Ülkemizdeki yasalar gereği, her ölüm olayında, hekim tarafından ölüm nedenleri belgesi düzenlenmesi veya ölüm nedeni bilinmeyen vakalarda ise yargıç kararı ile otopsi yapılarak ölüm nedeninin tespiti gereklidir. Ölüm nedeni belirlenmesi ve ölüm belgesi düzenlenmesi, adli nitelikte olsun veya olmasın tüm ölüm olgularında son derece önemlidir.
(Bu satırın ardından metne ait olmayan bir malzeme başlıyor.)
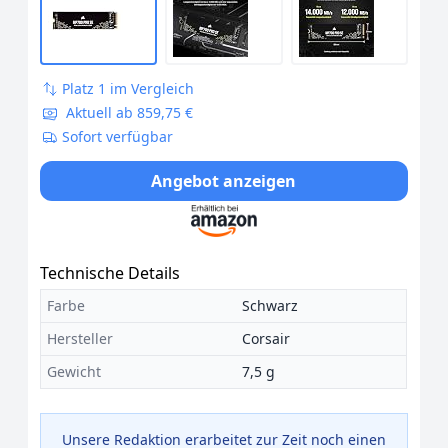
Platz 1 im Vergleich
Aktuell ab 859,75 €
Sofort verfügbar
Angebot anzeigen
Technische Details
Farbe
Schwarz
Hersteller
Corsair
Gewicht
7,5 g
Unsere Redaktion erarbeitet zur Zeit noch einen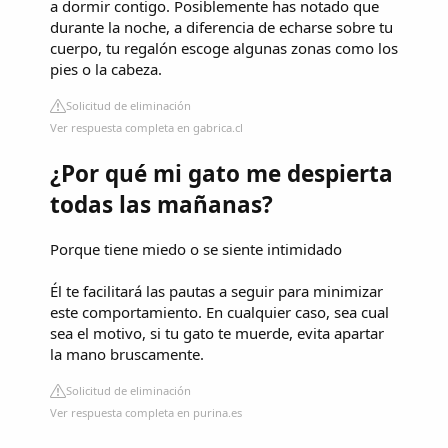
a dormir contigo. Posiblemente has notado que
durante la noche, a diferencia de echarse sobre tu
cuerpo, tu regalón escoge algunas zonas como los
pies o la cabeza.
Solicitud de eliminación
Ver respuesta completa en gabrica.cl
¿Por qué mi gato me despierta
todas las mañanas?
Porque tiene miedo o se siente intimidado
Él te facilitará las pautas a seguir para minimizar
este comportamiento. En cualquier caso, sea cual
sea el motivo, si tu gato te muerde, evita apartar
la mano bruscamente.
Solicitud de eliminación
Ver respuesta completa en purina.es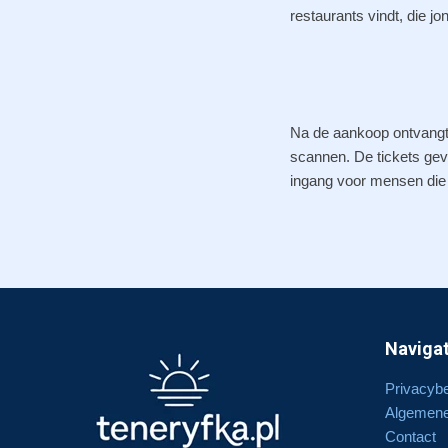
restaurants vindt, die j
Na de aankoop ontvangt u
scannen. De tickets geve
ingang voor mensen die 
Navigat
Privacybe
Algemene
Contact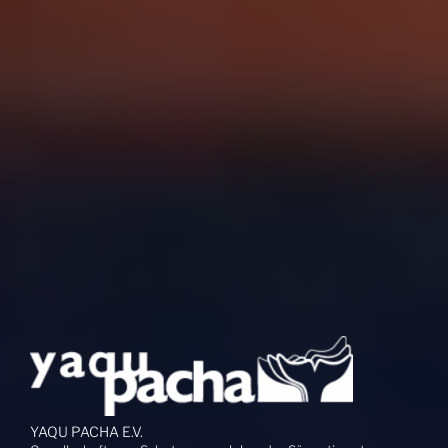
YAQU PACHA E.V.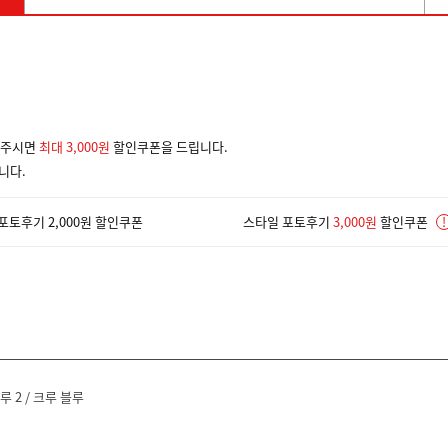
겨주시면
최대 3,000원
할인쿠폰을 드립니다.
니다.
포토후기 2,000원 할인쿠폰
스타일 포토후기
3,000원
할인쿠폰
!
루 2 / 크루 블루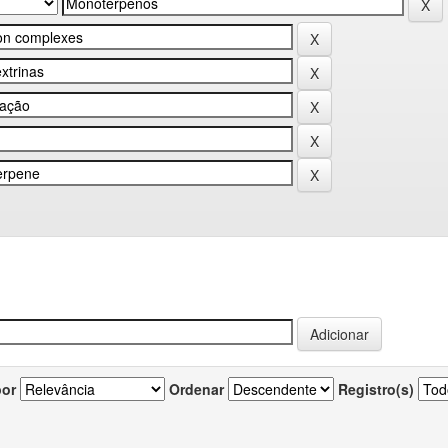
por
Ordenar
Registro(s)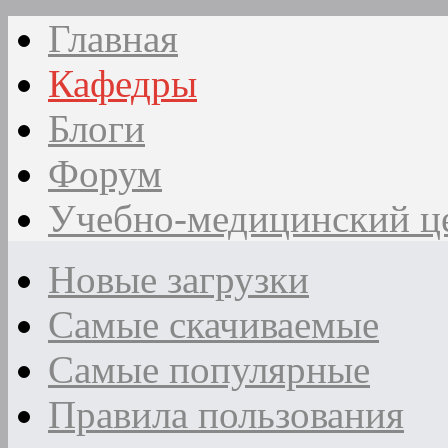
Главная
Кафедры
Блоги
Форум
Учебно-медицинский ц
Новые загрузки
Самые скачиваемые
Самые популярные
Правила пользования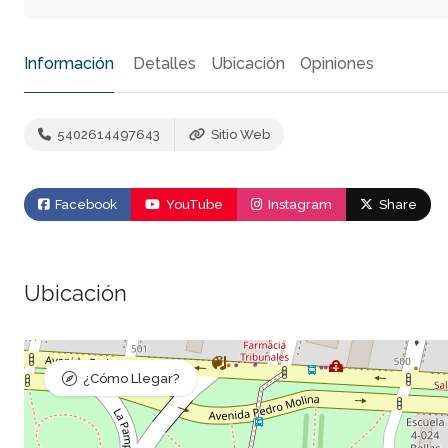
Información
Detalles
Ubicación
Opiniones
5402614497643
Sitio Web
Facebook
YouTube
Instagram
Share
Ubicación
¿Cómo Llegar?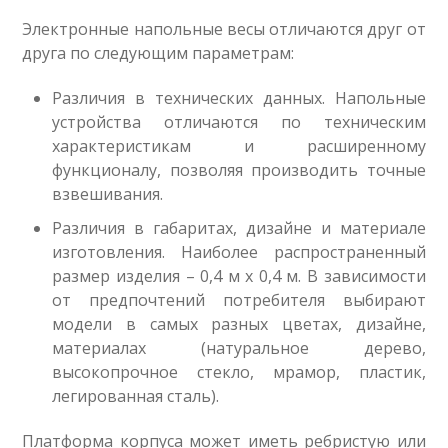
Электронные напольные весы отличаются друг от
друга по следующим параметрам:
Различия в технических данных. Напольные
устройства отличаются по техническим
характеристикам и расширенному
функционалу, позволяя производить точные
взвешивания.
Различия в габаритах, дизайне и материале
изготовления. Наиболее распространенный
размер изделия – 0,4 м х 0,4 м. В зависимости
от предпочтений потребителя выбирают
модели в самых разных цветах, дизайне,
материалах (натуральное дерево,
высокопрочное стекло, мрамор, пластик,
легированная сталь).
Платформа корпуса может иметь ребристую или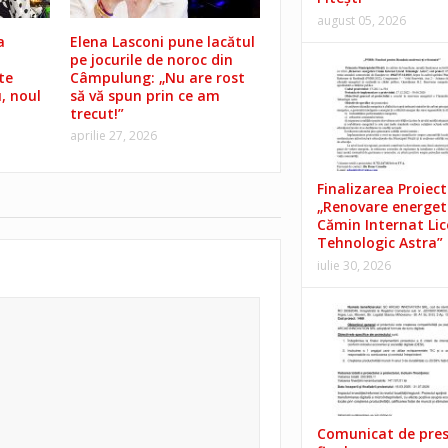
august 05, 2026
a
Elena Lasconi pune lacătul
pe jocurile de noroc din
te
Câmpulung: „Nu are rost
, noul
să vă spun prin ce am
trecut!”
aprilie 27, 2026
Finalizarea Proiect
„Renovare energet
Cămin Internat Lic
Tehnologic Astra”
iulie 30, 2026
Comunicat de pre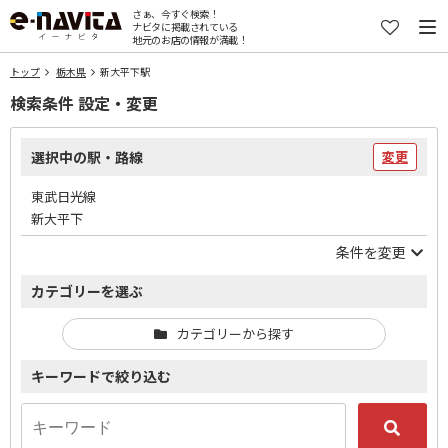
さぁ、今すぐ検索！
ナビタに掲載されている
地元のお店の情報が満載！
トップ
栃木県
新大平下駅
検索条件 設定・変更
選択中の駅・路線
変更
東武日光線
新大平下
条件を変更
カテゴリーを選ぶ
カテゴリーから探す
キーワードで絞り込む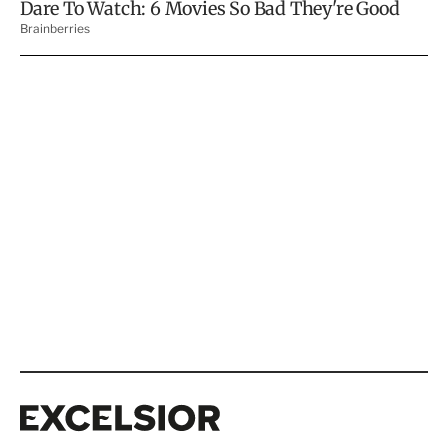
Excelsior
Excelsior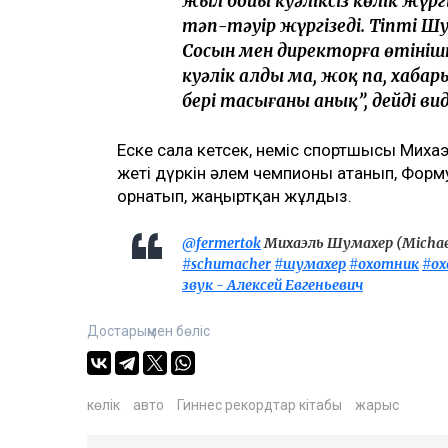
жыл бойы куәліксіз көлік жүрг
тәп-тәуір жүргізеді. Тіпті Шум
Сосын мен директорға өтінішп
куәлік алды ма, жоқ па, хабар
бері тасығаны анық”, дейді виде
Еске сала кетсек, неміс спортшысы Мих
жеті дүркін әлем чемпионы атанып, Фор
орнатып, жаңғыртқан жұлдыз.
@fermertok
Михаэль Шумахер (Michael
#schumacher
#шумахер
#охотник
#ох
звук - Алексей Евгеньевич
Достарыңмен бөліс
көлік
авто
Гиннес рекордтар кітабы
жарыс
Ölüm belgeleri aynı zamanda nüfus ve sağlık istatistiklerinin de önemli bir kaynağı olup, Dünya Sağlık Örgütü de konuyu tüm dünyada bilimsel, ortak temellere dayandırmak için çaba göstermektedir.

Bu bağlamda ölüm belgesini düzenleyecek hekimin, doğal ve doğal olmayan ölüm nedenleri, şüpheli ölüm, ani ölüm, ölüm şekli ve ölüm mekanizması ile ilgili net bir bulguya ulaşması, karara varması ve teşhiste bulunduktan sonra gerekli belgeyi düzenlemesi de hem yasal hem de tıbbi olarak şarttır.

Son günlerde, özellikle sosyal medyada yer alan bazı haberleri baskı olarak algılayan Sağlık Bakanlığı ve idareciler tarafından, hekimlere, mobbinge varan baskı ve tehditler ile, tıbbi geçmişini bilmedikleri, tedavisinde görev almadıkları kişilerin ölümünde, tüm bu gerekli bilgileri haiz olmadan ölüm belgesi düzenlemeleri yönünde direktifler verilmektedir.

Ancak bir hekimin bir kişinin ölüm nedenine dair elinde tıbbi kanıtlar, bilgi ve bulgular olmadan evrak düzenlemesi halinde sahte evrak düzenleme ve tedavüle sürme suçu işlenmiş olur ve yasalara ve hekimlik meslek ilkelerine aykırıdır.

Yöneticileri, devletin yasalarına, hekimlik mesleğinin ilkelerine ve hekimin bağımsız ve bilimsel veriye dayalı karar verme hakkına saygılı olmaya davet eder, benzer baskıların sürmesi durumunda sendikal ve yasal tüm haklarımızı kullanmaktan kaçınmayacağımızın bilinmesini isteriz.